I would never trade my amazing friends, my wonderful life, my loving family for less gray hair or a flatter belly. As I’ve aged, I’ve become more kind to myself, and less critical of myself. I’ve become my own friend.
I don’t chide myself for eating that extra cookie, or for not making my bed, or for buying that silly concrete gecko that I didn’t need, but looks so avante garde on my patio. I am entitled to a treat, to be messy, to be extravagant.
I have seen too many dear friends leave this world too soon, before they understood the great freedom that comes with aging.
Whose business is it if I choose to read or play on the computer until 4 a.m. and sleep until noon?
I will dance with myself to those wonderful tunes of the 60’s and 70’s and if I, at the same time, wish to weep over a lost love . . . I will.
I will walk the beach in a swimsuit that’s stretched over a bulging body and will dive into the waves with abandon if I choose to, despite the pitying glances from the jet set.
They, too, will get old.
I know I am sometimes forgetful. But there again, some of life is just as well forgotten. And I eventually remember the important things.
Sure, over the years my heart has been broken. How can your heart not break when you lose a loved one, or when a child suffers or even when somebody’s beloved pet gets hit by a car? But broken hearts are what give us strength and understanding and compassion. A heart never broken is pristine and sterile and will never know the joy of being imperfect.
I am so blessed to have lived long enough to have my hair turning gray and to have my youthful laughs be forever etched into deep grooves on my face. So many have never laughed and so many have died before their hair could turn silver.
As you get older, it is easier to be positive. You care less about what other people think. I don’t question myself any more. I’ve even earned the right to be wrong.
So, to answer your question, I like being old. It has set me free. I like the person I have become. I am not going to live forever, but while I am still here, I will not waste time lamenting what could have been or worrying about what will be.
And I shall eat dessert every single day (If I feel like it).
Here’s some advice on the subject of nutrition:
1. The Japanese eat very little fat and suffer fewer heart attacks than the British or Americans.
2. Mexicans eat a lot of fat and suffer fewer heart attacks than the British or Americans.
3. The Japanese drink very little red wine and suffer fewer heart attacks than the British or Americans.
4. The Italians drink excessive amounts of red wine and suffer fewer heart attacks than the British or Americans.
5. The Germans drink lots of beer and eat lots of sausage and lots of fats and suffer fewer heart attacks than the British and Americans.
The obvious conclusion:
Eat and drink what you like, speaking English is apparently what kills you.
When you go into court, you are putting your fate into the hands of
12 people who weren’t smart enough to get out of jury duty.
This was in the news yesterday.
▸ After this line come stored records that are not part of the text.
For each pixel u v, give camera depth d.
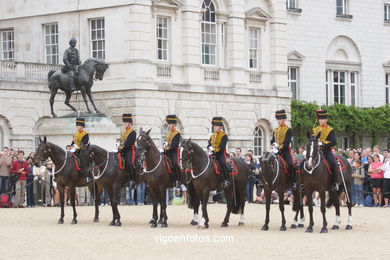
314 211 44.62
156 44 61.81
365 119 80.31
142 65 60.19
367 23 83.56
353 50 82.44
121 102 60.44
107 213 43.41
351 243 29.64
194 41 63.72
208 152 35.59
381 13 84.88
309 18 78.50
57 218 40.66
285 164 35.12
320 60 79.19
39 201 49.38
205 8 65.19
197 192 35.50
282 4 70.19
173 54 62.91
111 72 61.09
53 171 38.81
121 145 37.75
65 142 49.22
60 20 63.56
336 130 78.38
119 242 30.05
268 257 25.88
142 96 59.94
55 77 50.56
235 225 36.97
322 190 33.69
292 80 77.25
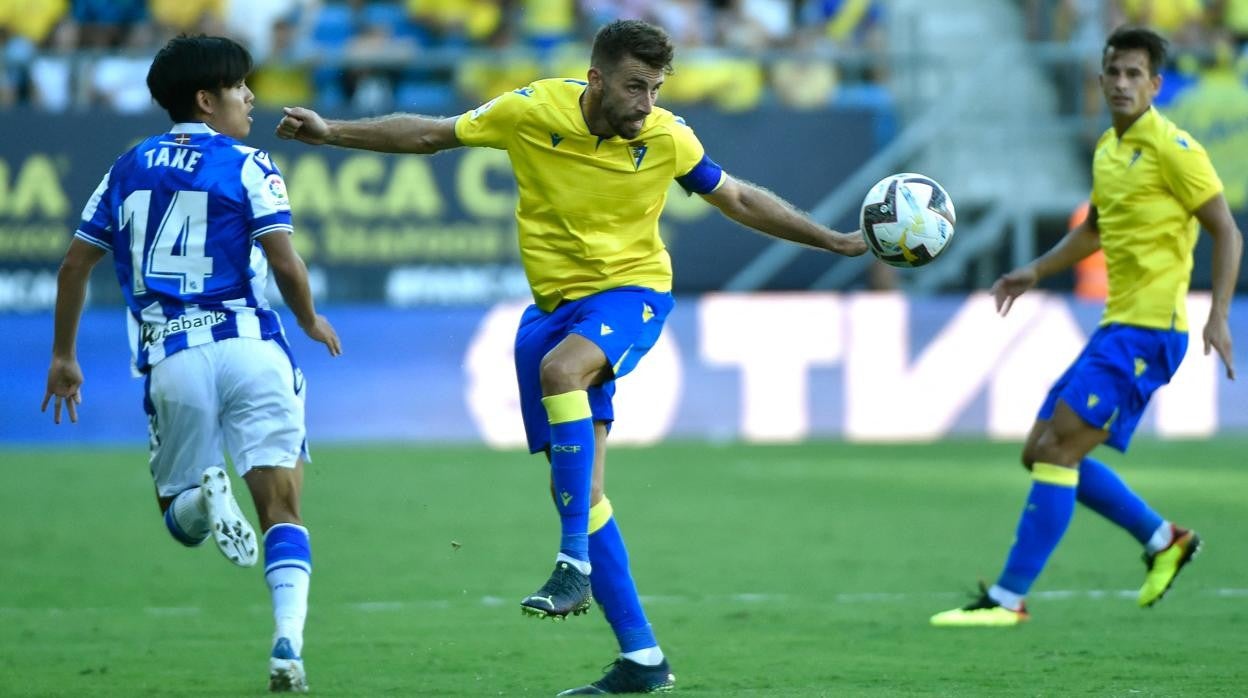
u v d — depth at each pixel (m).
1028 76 65.38
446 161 57.16
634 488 43.47
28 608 25.88
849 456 51.84
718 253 59.50
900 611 25.42
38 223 55.16
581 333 18.31
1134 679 19.22
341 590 27.58
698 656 21.31
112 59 59.91
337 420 55.41
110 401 54.56
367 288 56.78
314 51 63.56
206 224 18.52
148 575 29.48
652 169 18.66
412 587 27.92
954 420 58.09
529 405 19.20
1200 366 58.31
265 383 18.61
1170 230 24.36
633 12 67.81
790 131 59.09
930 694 18.08
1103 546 33.38
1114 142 24.91
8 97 59.56
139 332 18.91
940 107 62.72
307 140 18.95
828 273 60.44
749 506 39.75
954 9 72.00
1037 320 58.56
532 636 23.14
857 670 20.11
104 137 55.53
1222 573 29.48
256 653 21.73
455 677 19.78
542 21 66.56
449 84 62.59
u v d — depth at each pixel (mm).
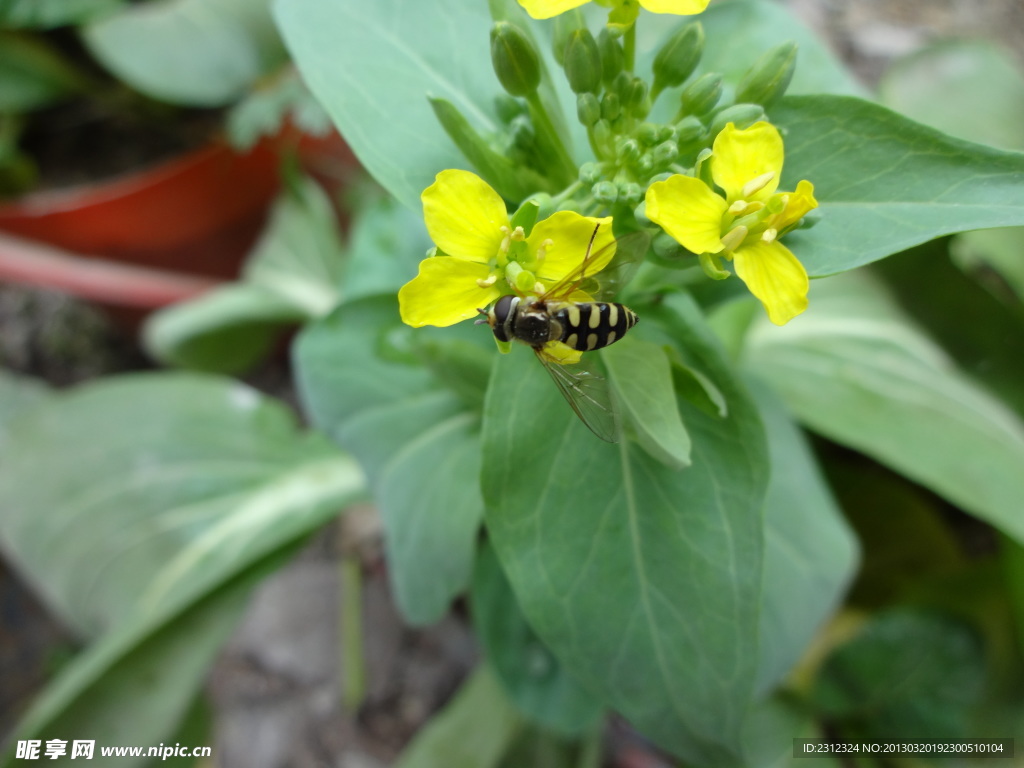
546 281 56
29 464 108
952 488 89
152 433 112
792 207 51
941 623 103
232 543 105
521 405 62
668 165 58
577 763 102
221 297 125
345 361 87
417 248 99
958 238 108
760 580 61
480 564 95
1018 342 106
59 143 151
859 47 155
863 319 107
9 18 131
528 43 57
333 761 116
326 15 69
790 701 104
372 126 67
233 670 123
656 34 96
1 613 130
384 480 85
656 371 59
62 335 152
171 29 138
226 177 138
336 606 127
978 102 117
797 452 87
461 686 119
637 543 64
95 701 93
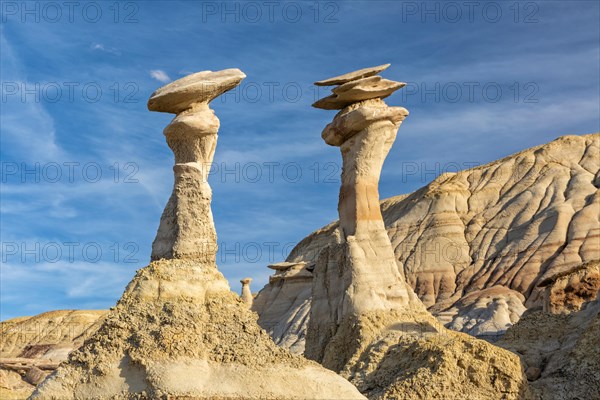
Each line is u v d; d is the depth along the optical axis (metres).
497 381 32.31
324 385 27.94
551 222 100.56
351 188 39.31
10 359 58.91
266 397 27.27
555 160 115.12
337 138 40.09
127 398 27.27
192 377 27.31
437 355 33.06
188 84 31.69
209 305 29.34
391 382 33.31
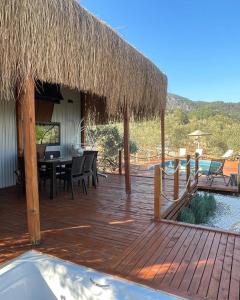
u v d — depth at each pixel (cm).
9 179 623
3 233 345
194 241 320
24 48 277
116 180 728
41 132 698
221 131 2042
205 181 838
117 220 396
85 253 288
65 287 231
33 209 310
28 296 236
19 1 270
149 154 1431
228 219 561
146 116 720
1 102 595
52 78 315
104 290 216
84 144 865
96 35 385
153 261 270
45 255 258
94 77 387
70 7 328
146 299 203
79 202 496
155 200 396
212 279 238
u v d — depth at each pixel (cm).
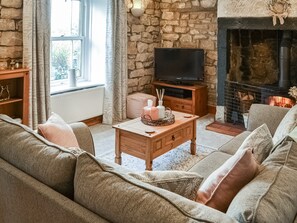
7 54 392
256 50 512
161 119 345
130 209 118
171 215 111
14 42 396
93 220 124
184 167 357
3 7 380
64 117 462
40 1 396
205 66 576
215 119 532
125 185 129
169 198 120
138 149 324
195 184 153
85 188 135
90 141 279
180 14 587
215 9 545
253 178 153
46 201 142
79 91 476
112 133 471
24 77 381
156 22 605
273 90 468
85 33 521
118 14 505
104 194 128
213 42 560
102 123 519
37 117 412
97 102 509
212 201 151
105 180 134
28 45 389
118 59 515
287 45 469
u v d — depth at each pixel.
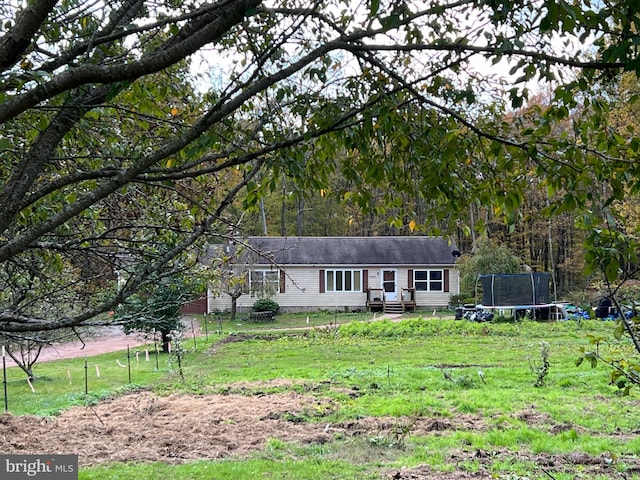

A woman who lives in Fargo was weed-eating her lawn. She accidentally cut off the tail of her favorite cat.
She rushed her cat, along with the tail, over to the new Super Wal-Mart!
You might ask, why Wal-Mart?
Wal-Mart is the largest retailer in town!
The Lone Ranger and Tonto went camping in the desert. After they got their tent all set up, both men fell sound asleep. Some hours later, Tonto wakes the Lone Ranger and says, "Kemo Sabe, look towards sky.
What you see?"
The Lone Ranger replies, "I see millions of stars."
"What that tell you?" asked Tonto.
The Lone Ranger ponders for a minute then says, "Astronomically speaking, it tells me there are millions of galaxies. Time wise, it appears to be approximately a quarter past three in the morning.
Theologically, the Lord is all powerful and we are small and insignificant. Meteorologically, it seems we will have a beautiful day tomorrow. What’s it tell you, Tonto?"
"You dumber than buffalo poop! Someone stole tent."